• What the task asks: What you give back must match the data below character for character.

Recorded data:
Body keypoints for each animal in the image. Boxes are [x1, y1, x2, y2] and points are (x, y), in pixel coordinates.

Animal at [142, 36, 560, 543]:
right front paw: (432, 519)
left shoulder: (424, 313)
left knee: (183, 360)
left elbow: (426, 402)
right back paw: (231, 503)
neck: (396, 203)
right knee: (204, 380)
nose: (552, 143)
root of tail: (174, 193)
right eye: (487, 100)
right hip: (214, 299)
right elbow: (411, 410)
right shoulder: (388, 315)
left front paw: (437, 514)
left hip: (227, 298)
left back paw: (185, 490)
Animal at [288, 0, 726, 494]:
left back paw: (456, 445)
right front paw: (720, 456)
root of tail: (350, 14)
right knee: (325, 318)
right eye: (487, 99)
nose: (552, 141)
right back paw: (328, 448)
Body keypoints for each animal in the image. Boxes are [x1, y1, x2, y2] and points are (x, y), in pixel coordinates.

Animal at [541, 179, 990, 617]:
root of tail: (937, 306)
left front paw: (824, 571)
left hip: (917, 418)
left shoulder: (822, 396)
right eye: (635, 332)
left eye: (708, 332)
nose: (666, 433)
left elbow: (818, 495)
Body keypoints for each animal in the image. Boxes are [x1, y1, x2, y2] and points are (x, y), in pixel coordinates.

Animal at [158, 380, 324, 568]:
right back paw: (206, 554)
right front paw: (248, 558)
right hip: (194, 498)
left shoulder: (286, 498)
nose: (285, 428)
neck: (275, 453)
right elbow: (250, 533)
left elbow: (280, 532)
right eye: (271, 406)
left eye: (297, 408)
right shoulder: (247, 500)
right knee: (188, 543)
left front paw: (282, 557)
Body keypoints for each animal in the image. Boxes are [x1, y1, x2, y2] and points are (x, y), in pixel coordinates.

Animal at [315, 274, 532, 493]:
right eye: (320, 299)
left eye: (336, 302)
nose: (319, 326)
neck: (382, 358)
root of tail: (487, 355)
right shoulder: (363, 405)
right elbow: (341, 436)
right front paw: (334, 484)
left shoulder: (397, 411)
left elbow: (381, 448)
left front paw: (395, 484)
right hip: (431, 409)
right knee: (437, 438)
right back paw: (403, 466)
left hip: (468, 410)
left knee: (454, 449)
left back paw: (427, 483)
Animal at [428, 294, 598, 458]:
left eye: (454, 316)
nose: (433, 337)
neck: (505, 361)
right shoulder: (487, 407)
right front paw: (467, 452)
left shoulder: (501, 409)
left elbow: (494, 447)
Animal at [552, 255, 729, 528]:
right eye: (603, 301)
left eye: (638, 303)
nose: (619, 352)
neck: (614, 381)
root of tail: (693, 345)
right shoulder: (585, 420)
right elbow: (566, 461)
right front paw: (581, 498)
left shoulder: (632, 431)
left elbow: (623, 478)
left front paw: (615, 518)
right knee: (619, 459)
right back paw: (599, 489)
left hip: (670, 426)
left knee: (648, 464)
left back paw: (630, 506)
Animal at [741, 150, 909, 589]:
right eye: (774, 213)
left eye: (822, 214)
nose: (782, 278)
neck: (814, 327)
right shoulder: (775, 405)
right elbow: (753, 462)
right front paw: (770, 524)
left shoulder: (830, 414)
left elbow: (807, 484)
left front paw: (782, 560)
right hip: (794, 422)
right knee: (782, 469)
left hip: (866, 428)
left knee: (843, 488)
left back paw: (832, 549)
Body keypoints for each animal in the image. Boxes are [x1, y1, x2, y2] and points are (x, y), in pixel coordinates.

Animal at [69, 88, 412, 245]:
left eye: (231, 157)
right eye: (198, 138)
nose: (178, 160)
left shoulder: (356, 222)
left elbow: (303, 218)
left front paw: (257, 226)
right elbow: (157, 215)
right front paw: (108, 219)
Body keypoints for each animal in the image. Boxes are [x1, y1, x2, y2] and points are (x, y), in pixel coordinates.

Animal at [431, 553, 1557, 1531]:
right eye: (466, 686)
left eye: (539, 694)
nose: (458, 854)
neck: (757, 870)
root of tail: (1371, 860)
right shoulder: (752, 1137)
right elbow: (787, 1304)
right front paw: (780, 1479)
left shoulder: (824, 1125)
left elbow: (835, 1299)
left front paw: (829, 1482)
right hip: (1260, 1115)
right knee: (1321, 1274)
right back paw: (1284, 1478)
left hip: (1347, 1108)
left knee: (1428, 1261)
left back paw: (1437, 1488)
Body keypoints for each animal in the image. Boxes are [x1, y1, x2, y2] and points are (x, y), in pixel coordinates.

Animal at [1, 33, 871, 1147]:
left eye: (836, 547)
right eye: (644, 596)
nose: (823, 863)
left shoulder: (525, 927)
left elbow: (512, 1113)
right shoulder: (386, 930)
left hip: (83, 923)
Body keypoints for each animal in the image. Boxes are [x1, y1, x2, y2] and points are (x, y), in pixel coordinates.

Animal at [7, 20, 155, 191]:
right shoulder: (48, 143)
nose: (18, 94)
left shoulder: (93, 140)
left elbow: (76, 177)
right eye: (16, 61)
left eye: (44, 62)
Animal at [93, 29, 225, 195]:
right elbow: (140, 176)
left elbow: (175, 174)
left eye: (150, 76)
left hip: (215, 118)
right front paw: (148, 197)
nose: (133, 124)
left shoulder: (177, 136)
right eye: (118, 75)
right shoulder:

• Solution to this exercise:
Body keypoints for each animal in the image. Boxes are [x1, y1, x2, y2] and points are (x, y), in pixel coordinates.

Animal at [142, 36, 560, 543]:
right front paw: (432, 519)
left shoulder: (424, 313)
left knee: (183, 360)
left elbow: (426, 402)
right back paw: (231, 503)
neck: (396, 203)
right knee: (204, 380)
nose: (552, 143)
root of tail: (174, 193)
right eye: (487, 100)
right hip: (214, 299)
right elbow: (411, 410)
right shoulder: (388, 315)
left front paw: (437, 514)
left hip: (227, 298)
left back paw: (185, 490)
Animal at [288, 0, 726, 494]:
left back paw: (456, 445)
right front paw: (720, 456)
root of tail: (350, 14)
right knee: (325, 318)
right eye: (487, 99)
nose: (552, 141)
right back paw: (328, 448)
Body keypoints for each animal in the image. Boxes are [x1, y1, x2, y2] and points are (x, y), in pixel coordinates.

Animal at [541, 179, 990, 617]:
root of tail: (937, 306)
left front paw: (824, 571)
left hip: (917, 418)
left shoulder: (822, 396)
right eye: (635, 332)
left eye: (708, 332)
nose: (666, 433)
left elbow: (818, 495)
Body keypoints for each animal in the image. Boxes are [x1, y1, x2, y2] and points are (x, y), in pixel coordinates.

Animal at [158, 380, 324, 568]:
right back paw: (206, 554)
right front paw: (248, 558)
right hip: (194, 498)
left shoulder: (286, 498)
nose: (285, 428)
neck: (275, 453)
right elbow: (250, 533)
left elbow: (280, 532)
right eye: (271, 406)
left eye: (297, 408)
right shoulder: (247, 500)
right knee: (188, 543)
left front paw: (282, 557)
Body keypoints for each animal in the image. Boxes are [x1, y1, x2, y2] and points are (x, y), in pixel coordinates.

Animal at [315, 274, 532, 493]:
right eye: (320, 299)
left eye: (336, 302)
nose: (319, 326)
neck: (382, 358)
root of tail: (487, 355)
right shoulder: (363, 405)
right elbow: (341, 436)
right front paw: (334, 484)
left shoulder: (397, 411)
left elbow: (381, 448)
left front paw: (395, 484)
right hip: (431, 409)
right knee: (437, 438)
right back paw: (403, 466)
left hip: (468, 410)
left knee: (454, 449)
left back paw: (427, 483)
Animal at [428, 294, 598, 458]:
left eye: (454, 316)
nose: (433, 337)
neck: (505, 361)
right shoulder: (487, 407)
right front paw: (467, 452)
left shoulder: (501, 409)
left elbow: (494, 447)
Animal at [552, 255, 729, 528]:
right eye: (603, 301)
left eye: (638, 303)
nose: (619, 352)
neck: (614, 381)
root of tail: (693, 345)
right shoulder: (585, 420)
right elbow: (566, 461)
right front paw: (581, 498)
left shoulder: (632, 431)
left elbow: (623, 478)
left front paw: (615, 518)
right knee: (619, 459)
right back paw: (599, 489)
left hip: (670, 426)
left knee: (648, 464)
left back paw: (630, 506)
Animal at [741, 150, 909, 589]:
right eye: (774, 213)
left eye: (822, 214)
nose: (782, 278)
neck: (814, 327)
right shoulder: (775, 405)
right elbow: (753, 462)
right front paw: (770, 524)
left shoulder: (830, 414)
left elbow: (807, 484)
left front paw: (782, 560)
right hip: (794, 422)
right knee: (782, 469)
left hip: (866, 428)
left knee: (843, 488)
left back paw: (832, 549)
Body keypoints for each animal in the image. Boxes are [x1, y1, x2, y2] and points are (x, y), in pixel coordinates.

Animal at [69, 88, 412, 245]:
left eye: (231, 157)
right eye: (198, 138)
nose: (178, 160)
left shoulder: (356, 222)
left elbow: (303, 218)
left front paw: (257, 226)
right elbow: (157, 215)
right front paw: (108, 219)
Body keypoints for each animal in the image. Boxes are [x1, y1, x2, y2] and points are (x, y), in pixel coordinates.

Animal at [431, 553, 1557, 1531]:
right eye: (466, 686)
left eye: (539, 694)
nose: (458, 854)
neck: (757, 870)
root of tail: (1371, 860)
right shoulder: (752, 1137)
right elbow: (787, 1304)
right front paw: (780, 1479)
left shoulder: (824, 1125)
left elbow: (835, 1299)
left front paw: (829, 1482)
right hip: (1260, 1115)
right knee: (1321, 1274)
right back paw: (1284, 1478)
left hip: (1347, 1108)
left knee: (1428, 1261)
left back paw: (1437, 1488)
Body keypoints for each animal in the image. Boxes are [x1, y1, x2, y2] and points are (x, y), in pixel coordinates.

Animal at [1, 33, 871, 1147]:
left eye: (836, 547)
right eye: (644, 596)
nose: (823, 863)
left shoulder: (525, 927)
left elbow: (512, 1113)
right shoulder: (386, 930)
left hip: (83, 923)
Body keypoints for each animal in the image. Boxes are [x1, y1, x2, y2] and points are (x, y), in pixel coordinates.

Animal at [7, 20, 155, 191]:
right shoulder: (48, 143)
nose: (18, 94)
left shoulder: (93, 140)
left elbow: (76, 177)
right eye: (16, 61)
left eye: (44, 62)
Animal at [93, 29, 225, 195]:
right elbow: (140, 176)
left elbow: (175, 174)
left eye: (150, 76)
left hip: (215, 118)
right front paw: (148, 197)
nose: (133, 124)
left shoulder: (177, 136)
right eye: (118, 75)
right shoulder:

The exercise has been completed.